市場アナリストのマイク・マクグローン氏は、最新の世界市場分析の中で、米国とイランの間の潜在的な戦争が米国の次なる景気後退を引き起こす可能性があると警告した。マクグローン氏によると、地政学的緊張の高まりは、すでに脆弱な金融市場に大きな圧力をかける可能性があるという。
同アナリストはまた、現在のシナリオが覆される可能性のある市場水準についても指摘した。ビットコインが7万4000ドルを上回り、銅が6ドル、銀が100ドルに上昇し、S&P500指数が7000ポイントを超え、ダウ平均株価が50000ドルに達するといった動きは、マクロ経済の様相が変化する可能性を示唆しているという。しかしながら、米国債利回りが5%を超えて上昇すれば、「負け組」のシナリオが生まれる可能性があると指摘した。

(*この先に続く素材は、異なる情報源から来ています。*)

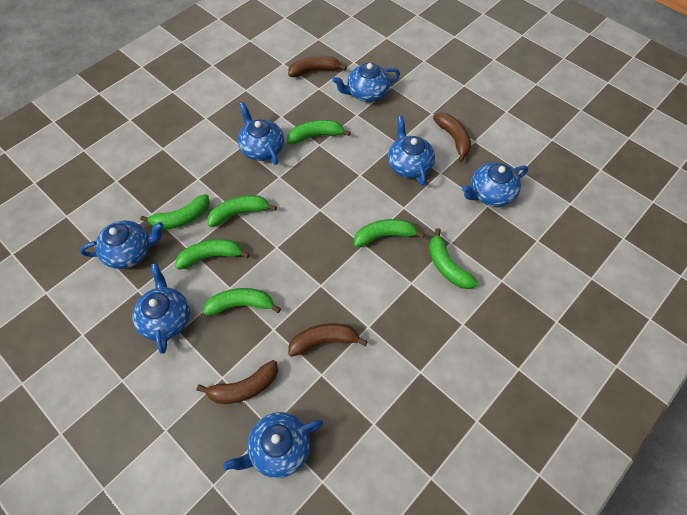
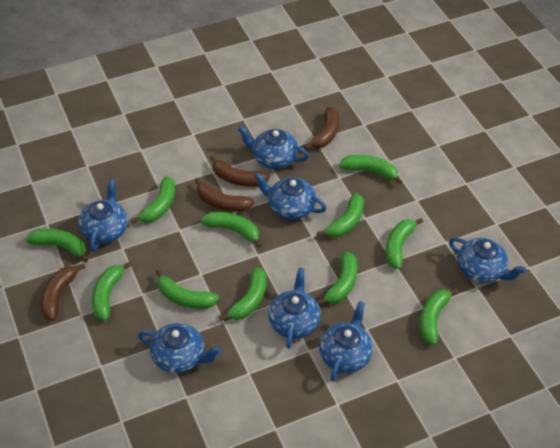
green banana: 7 -> 11

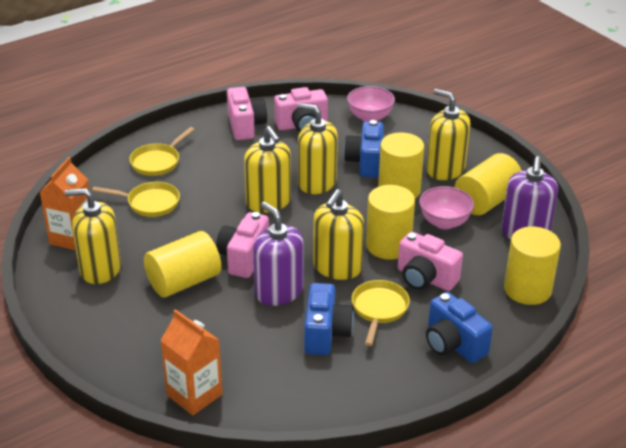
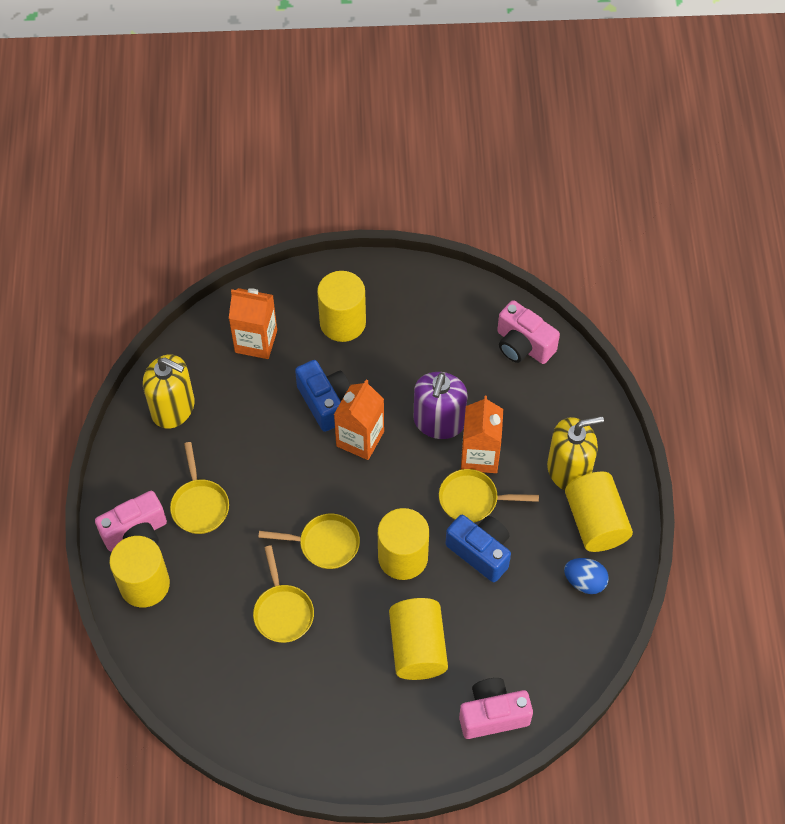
blue camera: 3 -> 2
blue egg: 0 -> 1
orange carton: 2 -> 3
pink bowl: 2 -> 0
pink camera: 4 -> 3
purple soap dispenser: 2 -> 1
yellow pan: 3 -> 4
yellow soap dispenser: 5 -> 2

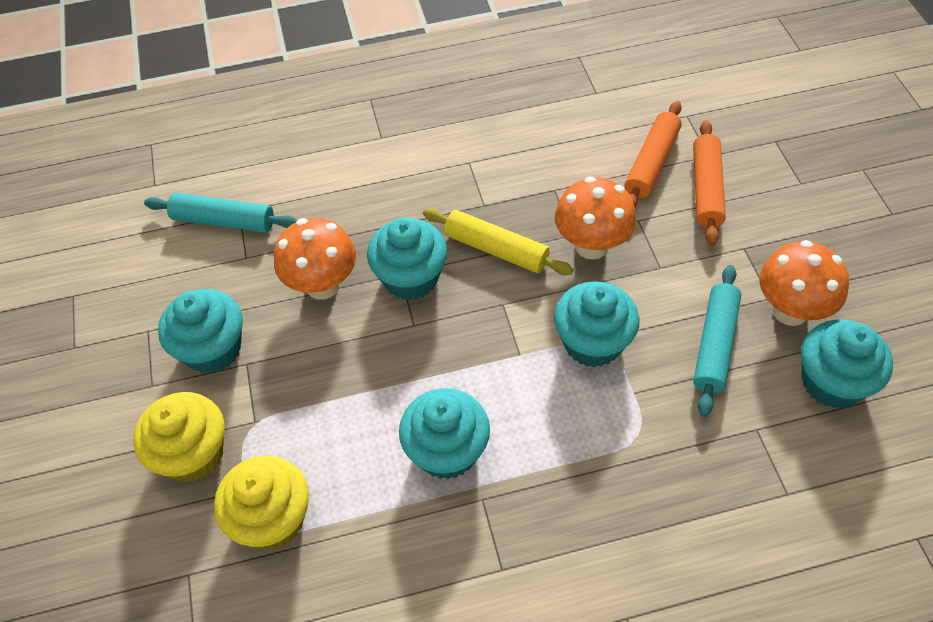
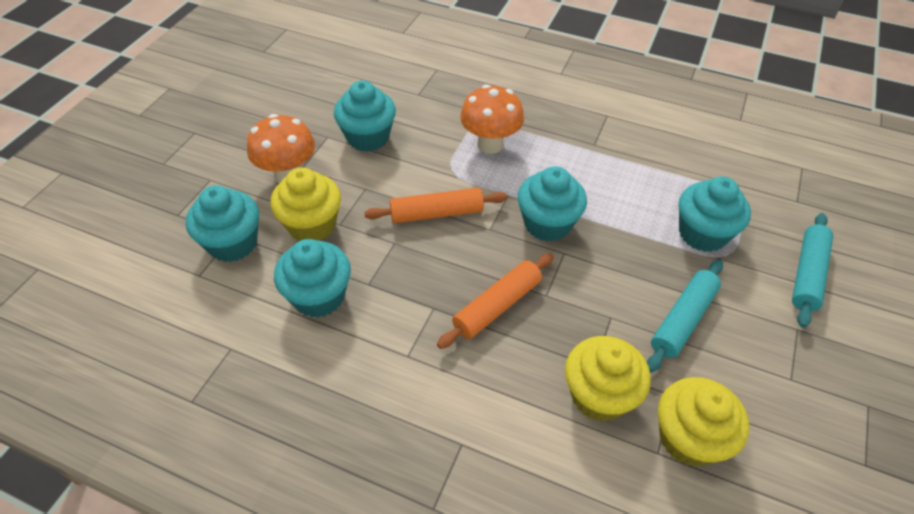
orange mushroom: 3 -> 2
yellow cupcake: 2 -> 3
yellow rolling pin: 1 -> 0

マクグローン氏によると、暗号資産市場の下落は、インフレ後の時代に出現する可能性のある、より広範なデフレプロセスの最初の兆候の一つである可能性があるという。同氏は、暗号資産は過去に急激に上昇し、市場に供給過剰を引き起こしたため、これが今回の下落の原因であると主張した。
マクグローン氏の分析では、エネルギー市場も重要な役割を果たしている。同氏によると、原油価格の急騰は、ショートポジションの解消によって市場に供給過剰を生じさせ、世界的な景気後退リスクを高める可能性があるという。また、マクグローン氏は、米国の天然ガス価格が2026年の石油市場の重要な指標となる可能性があると指摘し、1月にほぼ100%上昇した天然ガス先物価格が年初から約15%下落していることを指摘した。
マグローン氏はまた、貴金属市場とエネルギー市場の極端なボラティリティが、最終的には株式市場にも波及する可能性があると述べた。同氏によると、2026年に投資家に最も高いリターンをもたらす可能性のある資産クラスは米国債かもしれないという。マグローン氏は、2025年に金、2024年にビットコインが際立ったパフォーマンスを示したことを念頭に置き、債券は2026年に同様のパフォーマンスを示す可能性があると示唆した。
※これは投資アドバイスではありません。